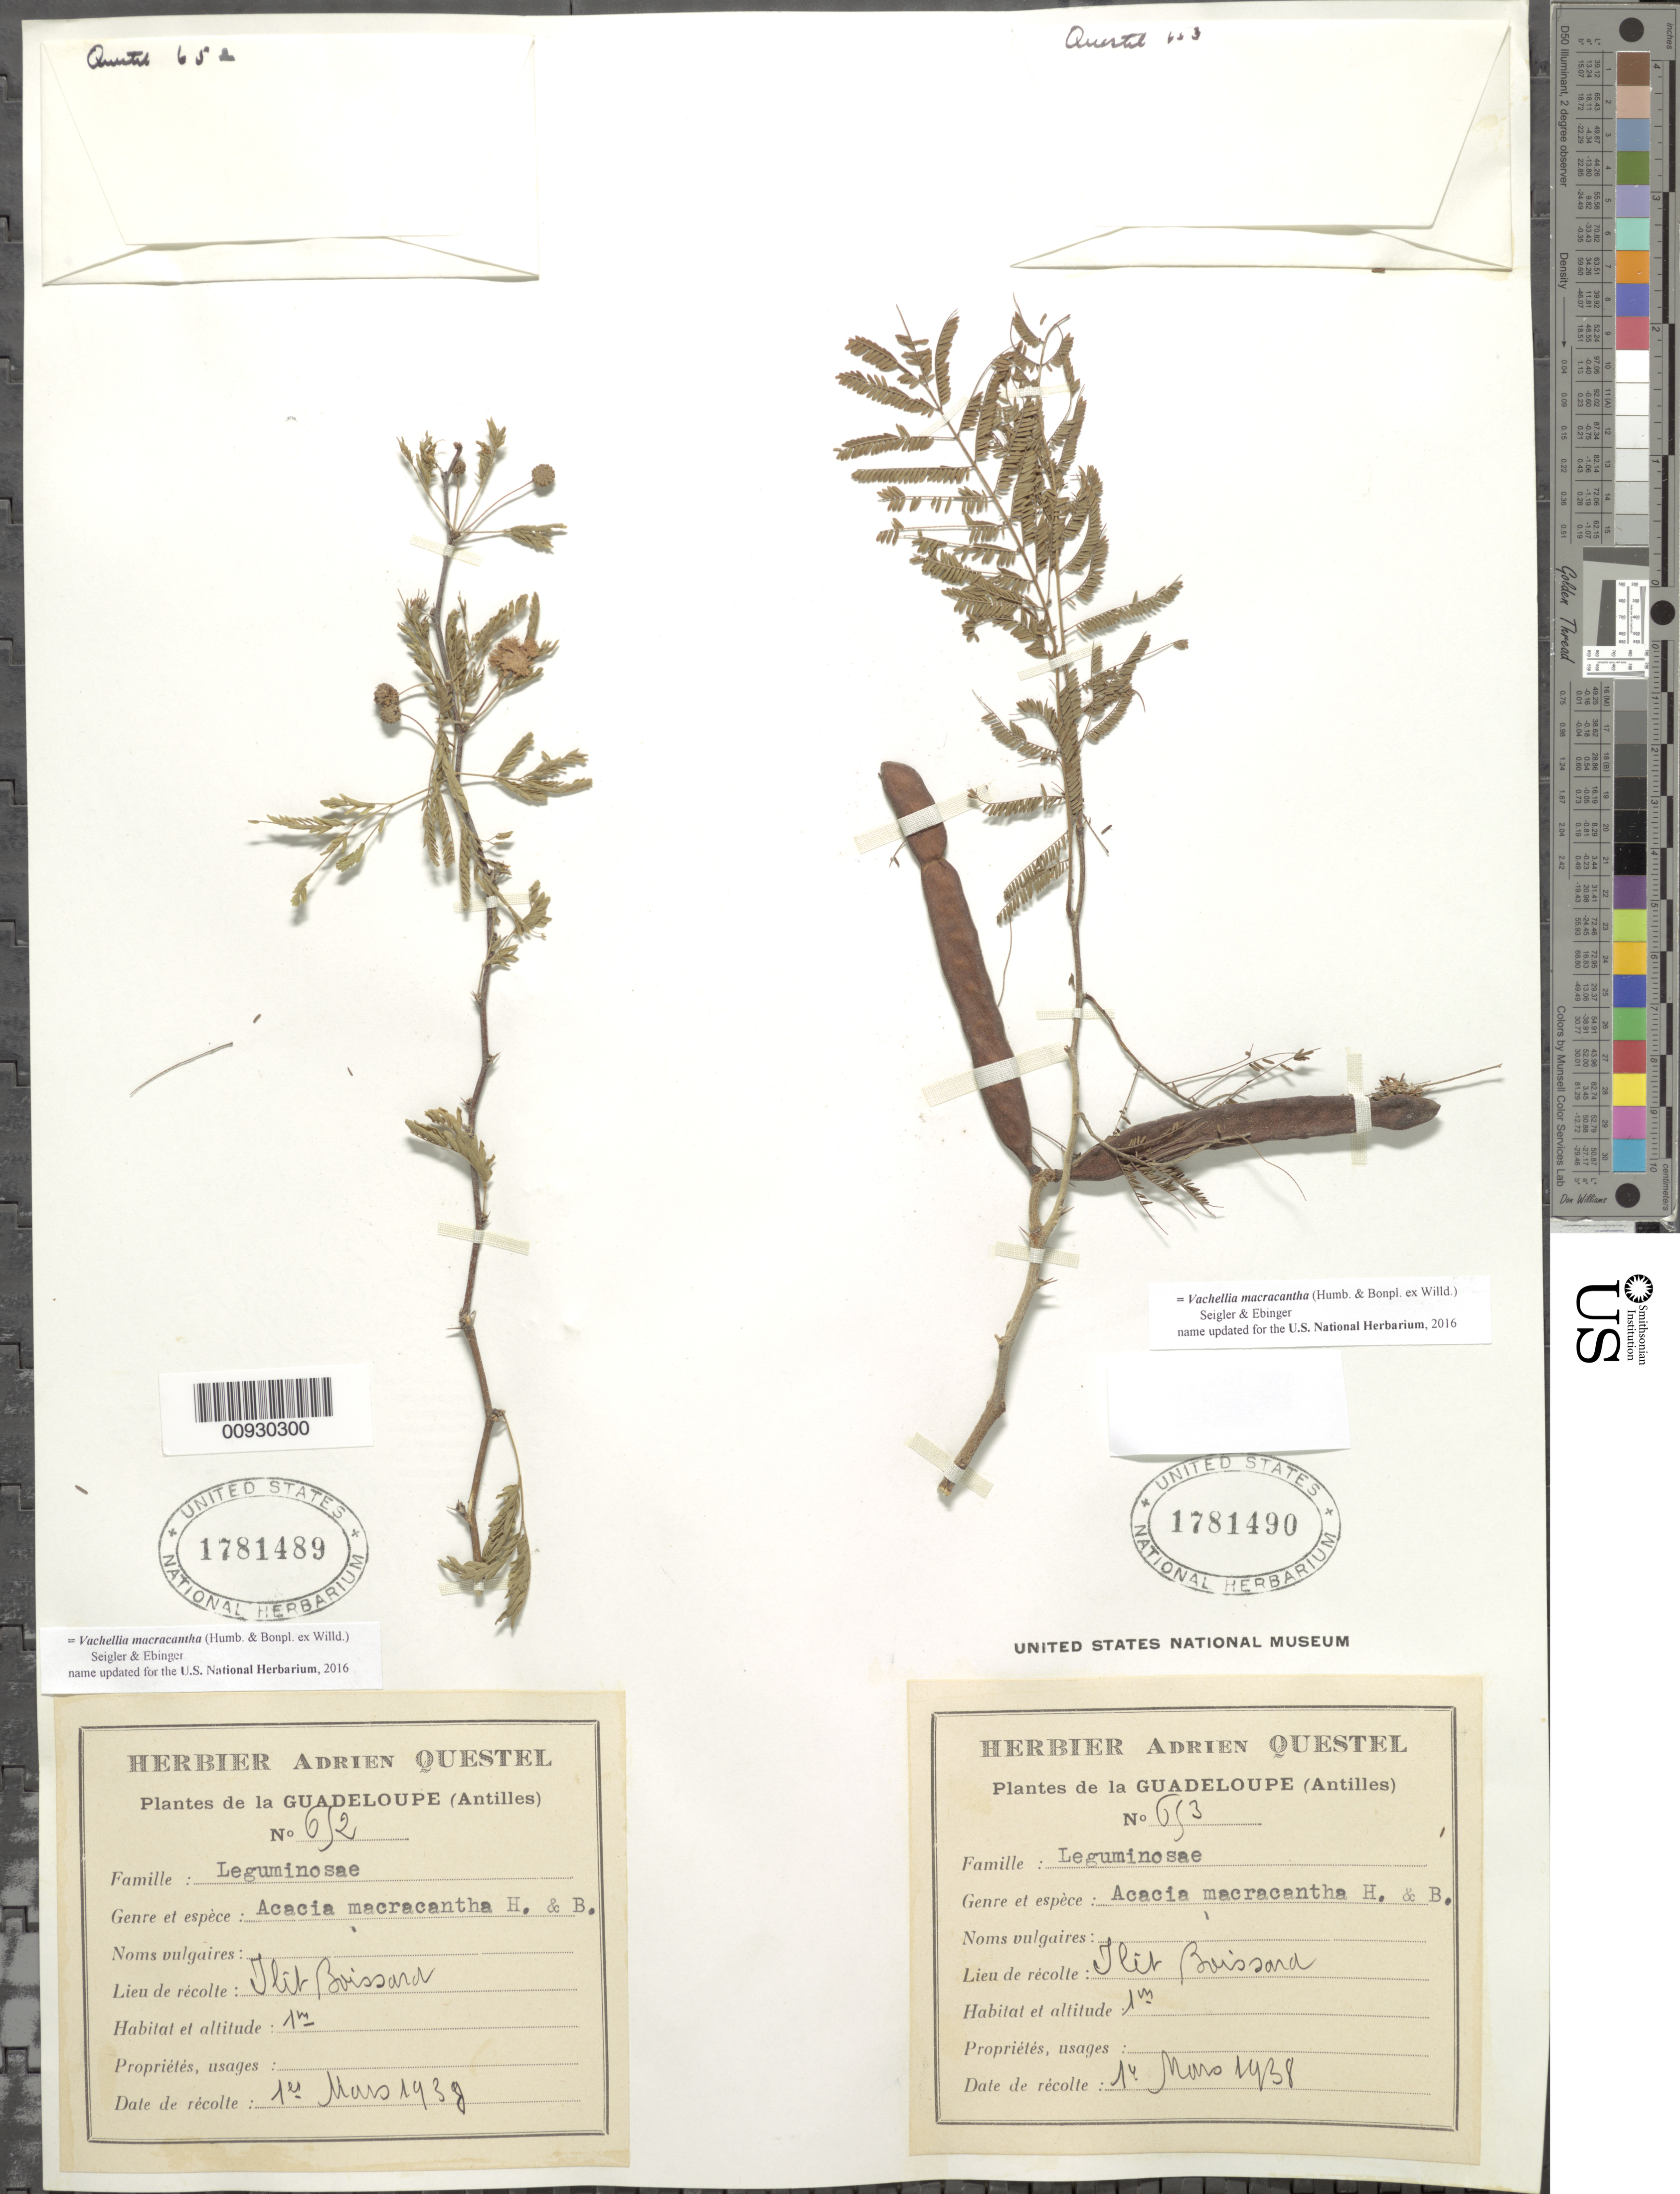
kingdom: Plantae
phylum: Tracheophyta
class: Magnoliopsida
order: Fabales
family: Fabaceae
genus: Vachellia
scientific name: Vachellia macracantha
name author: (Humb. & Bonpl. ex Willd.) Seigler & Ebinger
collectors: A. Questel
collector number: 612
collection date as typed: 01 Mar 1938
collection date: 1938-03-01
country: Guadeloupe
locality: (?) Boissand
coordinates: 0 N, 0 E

▸ **Exercise description**:
Update the rows above by replacing "collectors" with "collected by" and keeping everything else unchanged. Leave the pictures out of your version.

▸ **The response**:
kingdom: Plantae
phylum: Tracheophyta
class: Magnoliopsida
order: Fabales
family: Fabaceae
genus: Vachellia
scientific name: Vachellia macracantha
name author: (Humb. & Bonpl. ex Willd.) Seigler & Ebinger
collected by: A. Questel
collector number: 612
collection date as typed: 01 Mar 1938
collection date: 1938-03-01
country: Guadeloupe
locality: (?) Boissand
coordinates: 0 N, 0 E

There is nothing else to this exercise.